■ Work to complete ■
The records below must be copied out completely and exactly.
───
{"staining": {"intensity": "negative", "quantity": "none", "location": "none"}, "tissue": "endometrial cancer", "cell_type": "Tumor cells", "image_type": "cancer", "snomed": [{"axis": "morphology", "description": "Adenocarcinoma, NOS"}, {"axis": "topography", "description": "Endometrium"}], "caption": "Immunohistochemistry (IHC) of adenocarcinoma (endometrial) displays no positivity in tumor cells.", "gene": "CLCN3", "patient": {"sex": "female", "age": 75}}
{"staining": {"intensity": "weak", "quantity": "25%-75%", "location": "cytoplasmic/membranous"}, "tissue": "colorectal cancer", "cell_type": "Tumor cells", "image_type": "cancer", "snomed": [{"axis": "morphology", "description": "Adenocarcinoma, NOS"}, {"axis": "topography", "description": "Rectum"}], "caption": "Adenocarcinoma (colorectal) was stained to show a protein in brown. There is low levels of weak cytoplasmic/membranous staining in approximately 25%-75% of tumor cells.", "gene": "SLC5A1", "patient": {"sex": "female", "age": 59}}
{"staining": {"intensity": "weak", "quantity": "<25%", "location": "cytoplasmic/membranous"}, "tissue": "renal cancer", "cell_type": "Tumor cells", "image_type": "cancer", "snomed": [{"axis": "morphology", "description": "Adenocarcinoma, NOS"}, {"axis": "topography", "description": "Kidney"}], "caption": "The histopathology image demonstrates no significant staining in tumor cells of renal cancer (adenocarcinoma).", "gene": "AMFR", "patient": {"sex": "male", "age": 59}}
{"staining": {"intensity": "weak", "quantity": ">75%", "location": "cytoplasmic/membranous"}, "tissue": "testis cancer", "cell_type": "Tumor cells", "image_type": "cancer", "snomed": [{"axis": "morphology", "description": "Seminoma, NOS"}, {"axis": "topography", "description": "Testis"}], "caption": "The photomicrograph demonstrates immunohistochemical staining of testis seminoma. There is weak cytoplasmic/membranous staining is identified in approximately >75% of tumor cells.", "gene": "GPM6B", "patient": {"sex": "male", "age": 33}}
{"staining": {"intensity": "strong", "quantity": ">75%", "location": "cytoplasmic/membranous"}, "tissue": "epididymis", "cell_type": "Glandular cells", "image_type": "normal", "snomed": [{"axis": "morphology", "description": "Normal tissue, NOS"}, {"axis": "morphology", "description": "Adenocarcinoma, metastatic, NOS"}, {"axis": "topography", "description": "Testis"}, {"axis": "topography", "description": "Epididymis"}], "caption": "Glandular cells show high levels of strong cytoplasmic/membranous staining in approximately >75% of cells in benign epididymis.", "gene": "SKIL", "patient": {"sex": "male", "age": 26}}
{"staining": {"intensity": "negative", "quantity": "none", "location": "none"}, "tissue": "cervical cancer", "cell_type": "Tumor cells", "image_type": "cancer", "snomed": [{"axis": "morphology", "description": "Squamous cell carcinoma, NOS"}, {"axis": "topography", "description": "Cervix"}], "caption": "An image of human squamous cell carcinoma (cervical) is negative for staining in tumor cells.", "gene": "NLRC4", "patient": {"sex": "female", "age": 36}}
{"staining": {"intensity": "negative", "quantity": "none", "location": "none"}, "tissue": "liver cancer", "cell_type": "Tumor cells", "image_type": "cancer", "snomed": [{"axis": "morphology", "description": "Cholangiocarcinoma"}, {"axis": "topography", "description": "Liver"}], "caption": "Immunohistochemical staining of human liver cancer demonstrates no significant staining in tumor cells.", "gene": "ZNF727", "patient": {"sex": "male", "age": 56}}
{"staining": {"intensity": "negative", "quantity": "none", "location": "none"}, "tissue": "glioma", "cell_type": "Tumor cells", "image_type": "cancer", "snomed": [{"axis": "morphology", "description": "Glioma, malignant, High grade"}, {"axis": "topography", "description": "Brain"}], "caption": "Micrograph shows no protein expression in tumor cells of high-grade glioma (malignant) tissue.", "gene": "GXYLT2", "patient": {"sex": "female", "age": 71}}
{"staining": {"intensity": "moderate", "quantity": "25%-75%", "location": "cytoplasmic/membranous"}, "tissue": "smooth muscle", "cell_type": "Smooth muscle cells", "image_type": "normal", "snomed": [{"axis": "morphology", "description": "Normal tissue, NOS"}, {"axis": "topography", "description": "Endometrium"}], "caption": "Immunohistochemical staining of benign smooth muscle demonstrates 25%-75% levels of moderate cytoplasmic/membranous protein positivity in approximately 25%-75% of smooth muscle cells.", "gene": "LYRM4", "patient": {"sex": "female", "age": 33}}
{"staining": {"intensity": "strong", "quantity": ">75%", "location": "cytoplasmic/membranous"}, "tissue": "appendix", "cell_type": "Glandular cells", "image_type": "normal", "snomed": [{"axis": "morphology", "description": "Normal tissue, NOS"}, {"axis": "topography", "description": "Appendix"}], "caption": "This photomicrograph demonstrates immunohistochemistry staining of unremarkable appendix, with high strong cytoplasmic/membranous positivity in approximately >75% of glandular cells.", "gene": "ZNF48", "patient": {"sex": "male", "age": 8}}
───
■ Answer ■
{"staining": {"intensity": "negative", "quantity": "none", "location": "none"}, "tissue": "endometrial cancer", "cell_type": "Tumor cells", "image_type": "cancer", "snomed": [{"axis": "morphology", "description": "Adenocarcinoma, NOS"}, {"axis": "topography", "description": "Endometrium"}], "caption": "Immunohistochemistry (IHC) of adenocarcinoma (endometrial) displays no positivity in tumor cells.", "gene": "CLCN3", "patient": {"sex": "female", "age": 75}}
{"staining": {"intensity": "weak", "quantity": "25%-75%", "location": "cytoplasmic/membranous"}, "tissue": "colorectal cancer", "cell_type": "Tumor cells", "image_type": "cancer", "snomed": [{"axis": "morphology", "description": "Adenocarcinoma, NOS"}, {"axis": "topography", "description": "Rectum"}], "caption": "Adenocarcinoma (colorectal) was stained to show a protein in brown. There is low levels of weak cytoplasmic/membranous staining in approximately 25%-75% of tumor cells.", "gene": "SLC5A1", "patient": {"sex": "female", "age": 59}}
{"staining": {"intensity": "weak", "quantity": "<25%", "location": "cytoplasmic/membranous"}, "tissue": "renal cancer", "cell_type": "Tumor cells", "image_type": "cancer", "snomed": [{"axis": "morphology", "description": "Adenocarcinoma, NOS"}, {"axis": "topography", "description": "Kidney"}], "caption": "The histopathology image demonstrates no significant staining in tumor cells of renal cancer (adenocarcinoma).", "gene": "AMFR", "patient": {"sex": "male", "age": 59}}
{"staining": {"intensity": "weak", "quantity": ">75%", "location": "cytoplasmic/membranous"}, "tissue": "testis cancer", "cell_type": "Tumor cells", "image_type": "cancer", "snomed": [{"axis": "morphology", "description": "Seminoma, NOS"}, {"axis": "topography", "description": "Testis"}], "caption": "The photomicrograph demonstrates immunohistochemical staining of testis seminoma. There is weak cytoplasmic/membranous staining is identified in approximately >75% of tumor cells.", "gene": "GPM6B", "patient": {"sex": "male", "age": 33}}
{"staining": {"intensity": "strong", "quantity": ">75%", "location": "cytoplasmic/membranous"}, "tissue": "epididymis", "cell_type": "Glandular cells", "image_type": "normal", "snomed": [{"axis": "morphology", "description": "Normal tissue, NOS"}, {"axis": "morphology", "description": "Adenocarcinoma, metastatic, NOS"}, {"axis": "topography", "description": "Testis"}, {"axis": "topography", "description": "Epididymis"}], "caption": "Glandular cells show high levels of strong cytoplasmic/membranous staining in approximately >75% of cells in benign epididymis.", "gene": "SKIL", "patient": {"sex": "male", "age": 26}}
{"staining": {"intensity": "negative", "quantity": "none", "location": "none"}, "tissue": "cervical cancer", "cell_type": "Tumor cells", "image_type": "cancer", "snomed": [{"axis": "morphology", "description": "Squamous cell carcinoma, NOS"}, {"axis": "topography", "description": "Cervix"}], "caption": "An image of human squamous cell carcinoma (cervical) is negative for staining in tumor cells.", "gene": "NLRC4", "patient": {"sex": "female", "age": 36}}
{"staining": {"intensity": "negative", "quantity": "none", "location": "none"}, "tissue": "liver cancer", "cell_type": "Tumor cells", "image_type": "cancer", "snomed": [{"axis": "morphology", "description": "Cholangiocarcinoma"}, {"axis": "topography", "description": "Liver"}], "caption": "Immunohistochemical staining of human liver cancer demonstrates no significant staining in tumor cells.", "gene": "ZNF727", "patient": {"sex": "male", "age": 56}}
{"staining": {"intensity": "negative", "quantity": "none", "location": "none"}, "tissue": "glioma", "cell_type": "Tumor cells", "image_type": "cancer", "snomed": [{"axis": "morphology", "description": "Glioma, malignant, High grade"}, {"axis": "topography", "description": "Brain"}], "caption": "Micrograph shows no protein expression in tumor cells of high-grade glioma (malignant) tissue.", "gene": "GXYLT2", "patient": {"sex": "female", "age": 71}}
{"staining": {"intensity": "moderate", "quantity": "25%-75%", "location": "cytoplasmic/membranous"}, "tissue": "smooth muscle", "cell_type": "Smooth muscle cells", "image_type": "normal", "snomed": [{"axis": "morphology", "description": "Normal tissue, NOS"}, {"axis": "topography", "description": "Endometrium"}], "caption": "Immunohistochemical staining of benign smooth muscle demonstrates 25%-75% levels of moderate cytoplasmic/membranous protein positivity in approximately 25%-75% of smooth muscle cells.", "gene": "LYRM4", "patient": {"sex": "female", "age": 33}}
{"staining": {"intensity": "strong", "quantity": ">75%", "location": "cytoplasmic/membranous"}, "tissue": "appendix", "cell_type": "Glandular cells", "image_type": "normal", "snomed": [{"axis": "morphology", "description": "Normal tissue, NOS"}, {"axis": "topography", "description": "Appendix"}], "caption": "This photomicrograph demonstrates immunohistochemistry staining of unremarkable appendix, with high strong cytoplasmic/membranous positivity in approximately >75% of glandular cells.", "gene": "ZNF48", "patient": {"sex": "male", "age": 8}}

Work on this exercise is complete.